• _SUPPLIED RECORDS_
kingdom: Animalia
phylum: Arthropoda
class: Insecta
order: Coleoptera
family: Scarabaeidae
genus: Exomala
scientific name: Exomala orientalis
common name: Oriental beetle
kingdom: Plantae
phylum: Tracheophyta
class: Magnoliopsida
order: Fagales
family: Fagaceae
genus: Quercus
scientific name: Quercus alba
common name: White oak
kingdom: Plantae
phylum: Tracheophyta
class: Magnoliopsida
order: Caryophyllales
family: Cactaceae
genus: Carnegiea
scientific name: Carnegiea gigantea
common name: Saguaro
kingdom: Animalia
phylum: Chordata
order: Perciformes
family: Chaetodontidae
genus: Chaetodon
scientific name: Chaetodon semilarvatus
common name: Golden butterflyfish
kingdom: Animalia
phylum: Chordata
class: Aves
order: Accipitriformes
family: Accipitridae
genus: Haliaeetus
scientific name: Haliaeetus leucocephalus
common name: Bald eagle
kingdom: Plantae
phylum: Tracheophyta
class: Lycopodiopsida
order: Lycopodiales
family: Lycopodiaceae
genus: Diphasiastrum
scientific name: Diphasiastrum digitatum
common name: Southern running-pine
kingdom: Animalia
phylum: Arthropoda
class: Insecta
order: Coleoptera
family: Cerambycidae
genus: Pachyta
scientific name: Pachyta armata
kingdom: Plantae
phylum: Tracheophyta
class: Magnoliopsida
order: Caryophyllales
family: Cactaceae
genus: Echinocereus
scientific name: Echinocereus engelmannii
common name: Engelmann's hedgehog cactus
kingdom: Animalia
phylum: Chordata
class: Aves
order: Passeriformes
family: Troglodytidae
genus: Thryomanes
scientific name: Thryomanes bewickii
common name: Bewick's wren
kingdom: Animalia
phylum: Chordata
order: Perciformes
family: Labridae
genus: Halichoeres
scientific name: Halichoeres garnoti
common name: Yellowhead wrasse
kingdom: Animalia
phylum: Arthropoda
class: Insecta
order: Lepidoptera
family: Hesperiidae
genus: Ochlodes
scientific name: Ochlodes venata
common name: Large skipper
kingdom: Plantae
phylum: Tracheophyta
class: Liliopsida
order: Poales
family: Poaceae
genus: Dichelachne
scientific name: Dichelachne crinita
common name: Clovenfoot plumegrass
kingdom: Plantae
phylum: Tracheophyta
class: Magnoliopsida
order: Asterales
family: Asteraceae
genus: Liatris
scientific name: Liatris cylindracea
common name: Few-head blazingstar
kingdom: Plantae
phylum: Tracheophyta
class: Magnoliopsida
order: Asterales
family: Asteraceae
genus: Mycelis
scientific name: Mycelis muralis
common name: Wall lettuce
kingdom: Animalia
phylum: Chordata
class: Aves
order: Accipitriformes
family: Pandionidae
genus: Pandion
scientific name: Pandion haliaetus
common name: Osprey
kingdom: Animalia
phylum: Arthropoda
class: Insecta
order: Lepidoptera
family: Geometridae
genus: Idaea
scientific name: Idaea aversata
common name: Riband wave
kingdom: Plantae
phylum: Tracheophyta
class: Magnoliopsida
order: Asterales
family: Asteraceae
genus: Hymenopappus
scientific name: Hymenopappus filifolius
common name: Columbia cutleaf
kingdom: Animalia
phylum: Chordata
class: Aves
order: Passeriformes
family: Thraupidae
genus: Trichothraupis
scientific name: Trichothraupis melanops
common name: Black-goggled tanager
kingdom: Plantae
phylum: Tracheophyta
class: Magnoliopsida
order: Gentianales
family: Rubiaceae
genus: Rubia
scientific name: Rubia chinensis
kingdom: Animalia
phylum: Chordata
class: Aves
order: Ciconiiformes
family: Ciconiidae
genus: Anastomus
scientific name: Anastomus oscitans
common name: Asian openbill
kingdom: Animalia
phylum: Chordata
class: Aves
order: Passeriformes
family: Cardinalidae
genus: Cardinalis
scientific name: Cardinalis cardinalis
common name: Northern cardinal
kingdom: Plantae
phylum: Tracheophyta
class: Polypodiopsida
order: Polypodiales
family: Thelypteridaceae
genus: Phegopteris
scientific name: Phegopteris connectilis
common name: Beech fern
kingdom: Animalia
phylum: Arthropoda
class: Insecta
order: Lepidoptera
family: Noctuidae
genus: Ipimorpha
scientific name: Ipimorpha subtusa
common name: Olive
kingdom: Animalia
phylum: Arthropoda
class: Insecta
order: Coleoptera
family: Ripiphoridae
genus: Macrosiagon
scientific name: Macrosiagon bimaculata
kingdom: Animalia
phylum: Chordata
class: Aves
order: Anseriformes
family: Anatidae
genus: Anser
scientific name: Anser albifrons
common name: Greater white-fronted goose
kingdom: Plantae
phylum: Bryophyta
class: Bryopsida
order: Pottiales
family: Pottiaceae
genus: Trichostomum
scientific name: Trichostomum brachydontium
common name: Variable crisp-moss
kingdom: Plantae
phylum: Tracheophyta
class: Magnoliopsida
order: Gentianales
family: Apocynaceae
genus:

• _DIRECTIONS_
Rewrite all of the material above, substituting "vernacular name" for each "common name" and keeping everything else the same.

• _SOLUTION FOR THIS PROBLEM_
kingdom: Animalia
phylum: Arthropoda
class: Insecta
order: Coleoptera
family: Scarabaeidae
genus: Exomala
scientific name: Exomala orientalis
vernacular name: Oriental beetle
kingdom: Plantae
phylum: Tracheophyta
class: Magnoliopsida
order: Fagales
family: Fagaceae
genus: Quercus
scientific name: Quercus alba
vernacular name: White oak
kingdom: Plantae
phylum: Tracheophyta
class: Magnoliopsida
order: Caryophyllales
family: Cactaceae
genus: Carnegiea
scientific name: Carnegiea gigantea
vernacular name: Saguaro
kingdom: Animalia
phylum: Chordata
order: Perciformes
family: Chaetodontidae
genus: Chaetodon
scientific name: Chaetodon semilarvatus
vernacular name: Golden butterflyfish
kingdom: Animalia
phylum: Chordata
class: Aves
order: Accipitriformes
family: Accipitridae
genus: Haliaeetus
scientific name: Haliaeetus leucocephalus
vernacular name: Bald eagle
kingdom: Plantae
phylum: Tracheophyta
class: Lycopodiopsida
order: Lycopodiales
family: Lycopodiaceae
genus: Diphasiastrum
scientific name: Diphasiastrum digitatum
vernacular name: Southern running-pine
kingdom: Animalia
phylum: Arthropoda
class: Insecta
order: Coleoptera
family: Cerambycidae
genus: Pachyta
scientific name: Pachyta armata
kingdom: Plantae
phylum: Tracheophyta
class: Magnoliopsida
order: Caryophyllales
family: Cactaceae
genus: Echinocereus
scientific name: Echinocereus engelmannii
vernacular name: Engelmann's hedgehog cactus
kingdom: Animalia
phylum: Chordata
class: Aves
order: Passeriformes
family: Troglodytidae
genus: Thryomanes
scientific name: Thryomanes bewickii
vernacular name: Bewick's wren
kingdom: Animalia
phylum: Chordata
order: Perciformes
family: Labridae
genus: Halichoeres
scientific name: Halichoeres garnoti
vernacular name: Yellowhead wrasse
kingdom: Animalia
phylum: Arthropoda
class: Insecta
order: Lepidoptera
family: Hesperiidae
genus: Ochlodes
scientific name: Ochlodes venata
vernacular name: Large skipper
kingdom: Plantae
phylum: Tracheophyta
class: Liliopsida
order: Poales
family: Poaceae
genus: Dichelachne
scientific name: Dichelachne crinita
vernacular name: Clovenfoot plumegrass
kingdom: Plantae
phylum: Tracheophyta
class: Magnoliopsida
order: Asterales
family: Asteraceae
genus: Liatris
scientific name: Liatris cylindracea
vernacular name: Few-head blazingstar
kingdom: Plantae
phylum: Tracheophyta
class: Magnoliopsida
order: Asterales
family: Asteraceae
genus: Mycelis
scientific name: Mycelis muralis
vernacular name: Wall lettuce
kingdom: Animalia
phylum: Chordata
class: Aves
order: Accipitriformes
family: Pandionidae
genus: Pandion
scientific name: Pandion haliaetus
vernacular name: Osprey
kingdom: Animalia
phylum: Arthropoda
class: Insecta
order: Lepidoptera
family: Geometridae
genus: Idaea
scientific name: Idaea aversata
vernacular name: Riband wave
kingdom: Plantae
phylum: Tracheophyta
class: Magnoliopsida
order: Asterales
family: Asteraceae
genus: Hymenopappus
scientific name: Hymenopappus filifolius
vernacular name: Columbia cutleaf
kingdom: Animalia
phylum: Chordata
class: Aves
order: Passeriformes
family: Thraupidae
genus: Trichothraupis
scientific name: Trichothraupis melanops
vernacular name: Black-goggled tanager
kingdom: Plantae
phylum: Tracheophyta
class: Magnoliopsida
order: Gentianales
family: Rubiaceae
genus: Rubia
scientific name: Rubia chinensis
kingdom: Animalia
phylum: Chordata
class: Aves
order: Ciconiiformes
family: Ciconiidae
genus: Anastomus
scientific name: Anastomus oscitans
vernacular name: Asian openbill
kingdom: Animalia
phylum: Chordata
class: Aves
order: Passeriformes
family: Cardinalidae
genus: Cardinalis
scientific name: Cardinalis cardinalis
vernacular name: Northern cardinal
kingdom: Plantae
phylum: Tracheophyta
class: Polypodiopsida
order: Polypodiales
family: Thelypteridaceae
genus: Phegopteris
scientific name: Phegopteris connectilis
vernacular name: Beech fern
kingdom: Animalia
phylum: Arthropoda
class: Insecta
order: Lepidoptera
family: Noctuidae
genus: Ipimorpha
scientific name: Ipimorpha subtusa
vernacular name: Olive
kingdom: Animalia
phylum: Arthropoda
class: Insecta
order: Coleoptera
family: Ripiphoridae
genus: Macrosiagon
scientific name: Macrosiagon bimaculata
kingdom: Animalia
phylum: Chordata
class: Aves
order: Anseriformes
family: Anatidae
genus: Anser
scientific name: Anser albifrons
vernacular name: Greater white-fronted goose
kingdom: Plantae
phylum: Bryophyta
class: Bryopsida
order: Pottiales
family: Pottiaceae
genus: Trichostomum
scientific name: Trichostomum brachydontium
vernacular name: Variable crisp-moss
kingdom: Plantae
phylum: Tracheophyta
class: Magnoliopsida
order: Gentianales
family: Apocynaceae
genus:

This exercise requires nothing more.